We use task="retrieval/document" when building the index to optimize embeddings for document storage.

# Initialize embedding model for documents
embed_model = IsaacusEmbedding(
api_key=isaacus_api_key,
model="kanon-2-embedder",
task="retrieval/document",
)
# Build the index
index = VectorStoreIndex.from_documents(
documents=documents,
embed_model=embed_model,
)

Now we’ll query the index with legal-specific questions.
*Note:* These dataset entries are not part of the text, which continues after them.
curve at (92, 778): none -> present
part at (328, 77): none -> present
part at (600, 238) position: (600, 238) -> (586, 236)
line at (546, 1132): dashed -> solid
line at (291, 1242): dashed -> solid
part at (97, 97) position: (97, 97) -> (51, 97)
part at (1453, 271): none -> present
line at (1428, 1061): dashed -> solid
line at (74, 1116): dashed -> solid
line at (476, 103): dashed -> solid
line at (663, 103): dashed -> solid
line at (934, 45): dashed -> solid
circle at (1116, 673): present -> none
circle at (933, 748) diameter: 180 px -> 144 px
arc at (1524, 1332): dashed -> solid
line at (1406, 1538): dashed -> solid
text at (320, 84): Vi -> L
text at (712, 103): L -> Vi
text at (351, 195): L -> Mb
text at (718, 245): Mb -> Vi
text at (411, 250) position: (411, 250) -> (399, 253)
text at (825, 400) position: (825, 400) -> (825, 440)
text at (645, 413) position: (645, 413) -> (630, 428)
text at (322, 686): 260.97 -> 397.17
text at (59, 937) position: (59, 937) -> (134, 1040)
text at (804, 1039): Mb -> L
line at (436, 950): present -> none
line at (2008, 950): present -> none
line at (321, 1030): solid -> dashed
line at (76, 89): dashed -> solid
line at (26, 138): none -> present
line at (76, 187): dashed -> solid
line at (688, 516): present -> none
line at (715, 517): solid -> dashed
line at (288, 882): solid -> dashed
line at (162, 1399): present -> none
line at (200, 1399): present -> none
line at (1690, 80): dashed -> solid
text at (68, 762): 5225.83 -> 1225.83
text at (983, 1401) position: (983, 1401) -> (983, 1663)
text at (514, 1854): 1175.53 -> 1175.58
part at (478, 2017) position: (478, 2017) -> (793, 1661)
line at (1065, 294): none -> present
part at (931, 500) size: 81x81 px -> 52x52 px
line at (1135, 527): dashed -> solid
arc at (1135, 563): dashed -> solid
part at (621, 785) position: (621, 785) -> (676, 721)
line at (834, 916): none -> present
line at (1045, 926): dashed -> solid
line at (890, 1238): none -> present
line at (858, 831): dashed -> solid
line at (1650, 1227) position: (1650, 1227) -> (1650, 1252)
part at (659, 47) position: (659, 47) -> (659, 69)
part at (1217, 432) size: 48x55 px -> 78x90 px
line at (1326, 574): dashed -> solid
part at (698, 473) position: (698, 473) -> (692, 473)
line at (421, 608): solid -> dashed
Note that get_query_embedding automatically uses task="retrieval/query" for optimal query performance.

# Create a retriever
retriever = index.as_retriever(similarity_top_k=3)
# Query about risk factors
retrieved_nodes = retriever.retrieve(
"What are the main risk factors mentioned in the document?"
)
print(f"Retrieved {len(retrieved_nodes)} nodes\n")
for i, node in enumerate(retrieved_nodes):
print(f"\n--- Node {i+1} (Score: {node.score:.4f}) ---")
display_source_node(node, source_length=500)
# Query about legal proceedings
retrieved_nodes = retriever.retrieve(
"What legal proceedings or litigation is the company involved in?"
)
print(f"Retrieved {len(retrieved_nodes)} nodes\n")
for i, node in enumerate(retrieved_nodes):
print(f"\n--- Node {i+1} (Score: {node.score:.4f}) ---")
display_source_node(node, source_length=500)

Combine Isaacus embeddings with an LLM for complete question answering:

import os
# Set your OpenAI API key
openai_api_key = "YOUR_OPENAI_API_KEY"
os.environ["OPENAI_API_KEY"] = openai_api_key
# Set up LLM
llm = OpenAI(model="gpt-4o-mini", temperature=0)
# Create query engine
query_engine = index.as_query_engine(
llm=llm,
similarity_top_k=5,
)
# Ask a legal question
response = query_engine.query(
"What are the company's main regulatory and legal risks?"
)
display(Markdown(f"**Answer:** {response}"))
response = query_engine.query(
"What intellectual property does the company rely on?"
)
display(Markdown(f"**Answer:** {response}"))

Isaacus embeddings also support async operations for better performance in async applications:

import asyncio
async def get_embeddings_async():
embed_model = IsaacusEmbedding(
api_key=isaacus_api_key,
)
# Get async single embedding
embedding = await embed_model.aget_text_embedding(
"Async legal document text"
)
# Get async batch embeddings
embeddings = await embed_model.aget_text_embedding_batch(
["Text 1", "Text 2", "Text 3"]
)
return embedding, embeddings
# Run async function
embedding, embeddings = await get_embeddings_async()
print(f"Async single embedding dimension: {len(embedding)}")
print(
f"Async batch: {len(embeddings)} embeddings of {len(embeddings[0])} dimensions each"
)

In this notebook, we demonstrated:

  1. Basic usage - Getting single and batch embeddings
  2. Task-specific optimization - Using retrieval/document for indexing and retrieval/query for searching
  3. Dimensionality reduction - Reducing embedding size for efficiency
  4. Legal RAG pipeline - Building a complete retrieval system with legal documents (Uber 10-K)
  5. Async operations - Using async methods for better performance

The Kanon 2 Embedder excels at legal document understanding and retrieval, making it ideal for legal tech applications, compliance tools, contract analysis, and more.